[Stored data entries]
┄┄┄┄┄┄┄┄┄┄

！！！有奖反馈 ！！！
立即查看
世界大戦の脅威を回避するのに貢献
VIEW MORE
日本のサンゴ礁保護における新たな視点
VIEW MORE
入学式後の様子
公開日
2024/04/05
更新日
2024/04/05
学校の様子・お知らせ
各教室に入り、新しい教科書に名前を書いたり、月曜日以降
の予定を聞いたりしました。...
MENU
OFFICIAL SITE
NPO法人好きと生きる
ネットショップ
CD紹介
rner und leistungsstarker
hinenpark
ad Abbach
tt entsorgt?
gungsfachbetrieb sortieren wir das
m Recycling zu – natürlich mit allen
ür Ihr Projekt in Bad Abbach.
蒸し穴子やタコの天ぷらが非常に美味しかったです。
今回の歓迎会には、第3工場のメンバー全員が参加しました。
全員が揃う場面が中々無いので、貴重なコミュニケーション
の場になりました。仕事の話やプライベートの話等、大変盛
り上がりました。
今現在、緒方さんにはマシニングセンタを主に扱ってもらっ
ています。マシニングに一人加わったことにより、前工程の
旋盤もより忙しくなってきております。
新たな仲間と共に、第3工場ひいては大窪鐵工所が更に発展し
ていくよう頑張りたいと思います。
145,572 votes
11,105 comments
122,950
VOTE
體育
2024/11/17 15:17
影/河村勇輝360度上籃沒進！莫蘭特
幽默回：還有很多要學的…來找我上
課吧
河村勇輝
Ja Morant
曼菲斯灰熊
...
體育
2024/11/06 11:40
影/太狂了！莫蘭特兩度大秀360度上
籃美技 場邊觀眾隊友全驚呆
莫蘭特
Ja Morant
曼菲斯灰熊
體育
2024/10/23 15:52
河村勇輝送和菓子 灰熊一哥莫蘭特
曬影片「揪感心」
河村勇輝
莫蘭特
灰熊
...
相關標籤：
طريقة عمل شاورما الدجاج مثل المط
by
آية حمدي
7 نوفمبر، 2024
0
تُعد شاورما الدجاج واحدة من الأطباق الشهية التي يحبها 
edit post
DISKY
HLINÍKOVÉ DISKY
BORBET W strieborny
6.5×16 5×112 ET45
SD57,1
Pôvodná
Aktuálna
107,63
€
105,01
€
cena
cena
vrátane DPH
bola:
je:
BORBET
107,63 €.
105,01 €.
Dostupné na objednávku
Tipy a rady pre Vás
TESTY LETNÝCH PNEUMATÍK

┄┄┄┄┄┄┄┄┄┄

## How to complete this task
Reproduce the entire listing above, line for line, with no changes.

## Exercise output
！！！有奖反馈 ！！！
立即查看
世界大戦の脅威を回避するのに貢献
VIEW MORE
日本のサンゴ礁保護における新たな視点
VIEW MORE
入学式後の様子
公開日
2024/04/05
更新日
2024/04/05
学校の様子・お知らせ
各教室に入り、新しい教科書に名前を書いたり、月曜日以降
の予定を聞いたりしました。...
MENU
OFFICIAL SITE
NPO法人好きと生きる
ネットショップ
CD紹介
rner und leistungsstarker
hinenpark
ad Abbach
tt entsorgt?
gungsfachbetrieb sortieren wir das
m Recycling zu – natürlich mit allen
ür Ihr Projekt in Bad Abbach.
蒸し穴子やタコの天ぷらが非常に美味しかったです。
今回の歓迎会には、第3工場のメンバー全員が参加しました。
全員が揃う場面が中々無いので、貴重なコミュニケーション
の場になりました。仕事の話やプライベートの話等、大変盛
り上がりました。
今現在、緒方さんにはマシニングセンタを主に扱ってもらっ
ています。マシニングに一人加わったことにより、前工程の
旋盤もより忙しくなってきております。
新たな仲間と共に、第3工場ひいては大窪鐵工所が更に発展し
ていくよう頑張りたいと思います。
145,572 votes
11,105 comments
122,950
VOTE
體育
2024/11/17 15:17
影/河村勇輝360度上籃沒進！莫蘭特
幽默回：還有很多要學的…來找我上
課吧
河村勇輝
Ja Morant
曼菲斯灰熊
...
體育
2024/11/06 11:40
影/太狂了！莫蘭特兩度大秀360度上
籃美技 場邊觀眾隊友全驚呆
莫蘭特
Ja Morant
曼菲斯灰熊
體育
2024/10/23 15:52
河村勇輝送和菓子 灰熊一哥莫蘭特
曬影片「揪感心」
河村勇輝
莫蘭特
灰熊
...
相關標籤：
طريقة عمل شاورما الدجاج مثل المط
by
آية حمدي
7 نوفمبر، 2024
0
تُعد شاورما الدجاج واحدة من الأطباق الشهية التي يحبها 
edit post
DISKY
HLINÍKOVÉ DISKY
BORBET W strieborny
6.5×16 5×112 ET45
SD57,1
Pôvodná
Aktuálna
107,63
€
105,01
€
cena
cena
vrátane DPH
bola:
je:
BORBET
107,63 €.
105,01 €.
Dostupné na objednávku
Tipy a rady pre Vás
TESTY LETNÝCH PNEUMATÍK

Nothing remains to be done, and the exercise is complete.